A friend of mine recently asked me if it was normal to feel hungry a little while after eating a meal based mostly on vegetables. She made a vegetarian pizza at home to be exact. I always welcome questions like this because it gives me an opportunity to share what I have learned over the past few years about what it means to be healthy and so on.
Also, with veganism on the rise, you may be wondering, “How can anyone feel satisfied on a diet of plants?” I’d love to help you with this question!
Plants Are Satisfying!
If you are starting out on a plant-based diet, or are just adding more vegetables while minimizing animal protein as my friend is trying to do, you may feel like you aren’t quite full after you eat, or even a little while later. I like to compare it to this. Remember a few years back when everyone drank whole milk? Then all of the sudden health headlines stated we should be drinking skim milk instead-so many people switched to that. When you first switched, the skim milk probably tasted very watery. But your taste buds adjusted and so did your body. Then, did you ever taste whole milk again after getting used to skim? If so, you probably thought it tasted too heavy-like cream, and couldn’t imagine how you ever drank it before. So that’s a good analogy for the change that you might feel.
More importantly, make sure you are eating enough. One of the most common things that people new to plant-based diets do is not eat enough. Don’t limit yourself. Eat until you are really satisfied. 400 calories of meat compared to 400 calories of vegetables adds up differently, as shown below. So eat up! That’s one of the beauties in this lifestyle; you don’t have to count calories if you are simply eating a diet based on beans, vegetables, fruit, grains, nuts, and seeds! Come on, did you really think you were destined to be counting calories your entire life? Nah, not necessary.
Also, it is very much worth noting that feeling “full” on a plant-based diet is different than feeling full eating the standard American diet. Since moving to a plant-based vegan diet, I have noticed how much lighter I feel after meals versus when I was also eating dairy. So going from eating meat, dairy, and processed foods to eating whole food plant foods will feel very different for you. I used to not feel “full” until I was uncomfortable, stuffed, and tired, sitting on the couch-done for the night. Now when I eat, I feel satisfied and still have energy afterwards! There is a real reason for this. Your digestive system is built to break down starches, natural sugars and complex carbohydrates. It is not set up to digest animal protein. Therefore, when you eat animal protein, it takes a lot longer for your body to process it along with a lot more energy focused on it. Plants tend to make a quicker “exit”, as you will notice. This is a great thing that you will come to enjoy, as crazy as that may sound right now!
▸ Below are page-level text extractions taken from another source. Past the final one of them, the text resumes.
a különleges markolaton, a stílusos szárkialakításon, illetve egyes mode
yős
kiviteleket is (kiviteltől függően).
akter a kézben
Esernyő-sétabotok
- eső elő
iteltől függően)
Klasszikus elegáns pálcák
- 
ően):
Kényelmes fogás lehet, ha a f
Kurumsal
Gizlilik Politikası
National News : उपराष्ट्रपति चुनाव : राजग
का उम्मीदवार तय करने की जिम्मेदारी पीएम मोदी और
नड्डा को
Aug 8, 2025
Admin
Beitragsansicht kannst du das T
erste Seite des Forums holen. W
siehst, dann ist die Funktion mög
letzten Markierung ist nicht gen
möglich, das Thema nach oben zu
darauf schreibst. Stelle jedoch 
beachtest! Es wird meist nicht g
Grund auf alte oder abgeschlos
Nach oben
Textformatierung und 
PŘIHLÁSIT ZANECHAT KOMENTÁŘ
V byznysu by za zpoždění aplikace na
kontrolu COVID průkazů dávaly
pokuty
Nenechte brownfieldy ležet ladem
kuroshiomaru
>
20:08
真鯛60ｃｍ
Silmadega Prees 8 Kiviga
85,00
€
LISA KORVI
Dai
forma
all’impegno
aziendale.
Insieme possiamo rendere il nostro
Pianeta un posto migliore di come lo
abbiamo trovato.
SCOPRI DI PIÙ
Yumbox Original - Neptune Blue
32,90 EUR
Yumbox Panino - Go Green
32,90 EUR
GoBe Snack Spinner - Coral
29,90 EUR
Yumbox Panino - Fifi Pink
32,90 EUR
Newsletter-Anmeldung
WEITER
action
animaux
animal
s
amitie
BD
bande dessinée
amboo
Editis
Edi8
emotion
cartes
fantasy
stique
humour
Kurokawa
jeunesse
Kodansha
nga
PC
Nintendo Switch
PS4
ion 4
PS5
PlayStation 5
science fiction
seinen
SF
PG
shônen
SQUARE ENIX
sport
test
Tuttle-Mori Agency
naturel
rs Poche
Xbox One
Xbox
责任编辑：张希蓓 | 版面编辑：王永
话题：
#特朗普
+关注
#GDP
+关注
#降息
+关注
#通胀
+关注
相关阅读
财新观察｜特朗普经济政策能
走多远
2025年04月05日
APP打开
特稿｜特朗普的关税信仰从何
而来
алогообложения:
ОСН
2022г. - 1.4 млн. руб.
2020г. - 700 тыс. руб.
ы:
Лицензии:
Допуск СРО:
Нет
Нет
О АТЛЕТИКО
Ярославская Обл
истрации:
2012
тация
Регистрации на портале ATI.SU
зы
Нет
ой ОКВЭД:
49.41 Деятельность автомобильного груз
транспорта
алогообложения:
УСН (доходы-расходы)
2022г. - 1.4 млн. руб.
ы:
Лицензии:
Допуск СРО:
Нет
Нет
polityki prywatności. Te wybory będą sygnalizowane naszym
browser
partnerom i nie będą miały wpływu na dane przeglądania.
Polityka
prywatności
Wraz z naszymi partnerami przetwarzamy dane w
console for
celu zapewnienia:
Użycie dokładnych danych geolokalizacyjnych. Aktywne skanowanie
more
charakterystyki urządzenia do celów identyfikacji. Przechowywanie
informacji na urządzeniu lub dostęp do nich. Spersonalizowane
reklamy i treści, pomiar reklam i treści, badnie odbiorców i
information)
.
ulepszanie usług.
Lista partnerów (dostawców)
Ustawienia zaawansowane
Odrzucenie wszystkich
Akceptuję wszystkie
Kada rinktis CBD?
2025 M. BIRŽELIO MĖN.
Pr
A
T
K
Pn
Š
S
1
Hunger Can Be Mental – Pay Attention
The feeling of being hungry is not only physical for most people, but also mental and emotional. We want to eat when we are happy, when we are sad, when we are watching a movie, when people around us are eating, etc. Food is not just a need today, but a want-and we are used to indulging whenever we may feel the slightest “hunger” coming on. So, first and foremost, know that it takes a few weeks for your body to adjust to a diet change. Be aware that you’ll have cravings and may feel odd at times. A certain amount of detoxing occurs when you stop eating the bad stuff and start eating the good stuff. It is normal to experience headaches and cravings when transitioning. Don’t worry, you’ll feel better than ever after a few weeks. Some people experience no detoxing effects and just start to feel great immediately. Everyone is different. I suggest you get to know your body and pay attention to the signals it sends you. Typically, true hunger comes on quite quickly and feels more like a need. Try to learn to pay attention to yourself to figure out if your hunger is real or if it’s more emotionally-charged.
1. Along with fresh veggies, be sure to eat whole grains (brown rice, oats, barley, buckwheat, quinoa, etc), beans, potatoes and other starchy vegetables. Complex carbs are your friend!
2. Eat variety. Explore different fruits and vegetables. The more variety, the more you broaden your taste palette. You’ll eat more once you discover of all the wonderful flavors out there that you haven’t yet experienced. You’ll also develop a true appreciation for the real flavors of vegetables because they won’t be covered in butter or cheese. You’ll be shocked, I promise!
3. Drink plenty of water throughout the day. This goes without saying as an all-around health tip, but it is worth paying attention to. Here is a simple indicator for you-if your urine is clear, you are hydrated. If it is yellow, drink more water!
4. Eat enough! Don’t make yourself uncomfortable or anything-but don’t limit yourself the same way you may have in the past with food. This is a guilt-free zone from now on!
5. Buy a plant-based cookbook! There are TONS of great ones on the market today! Check out Happy Herbivore, Engine 2 Diet, Eat Vegan on $4 A Day, Forks Over Knives Cookbook, The Vegan Table, Dr. McDougall, Veganomicon, the list goes on!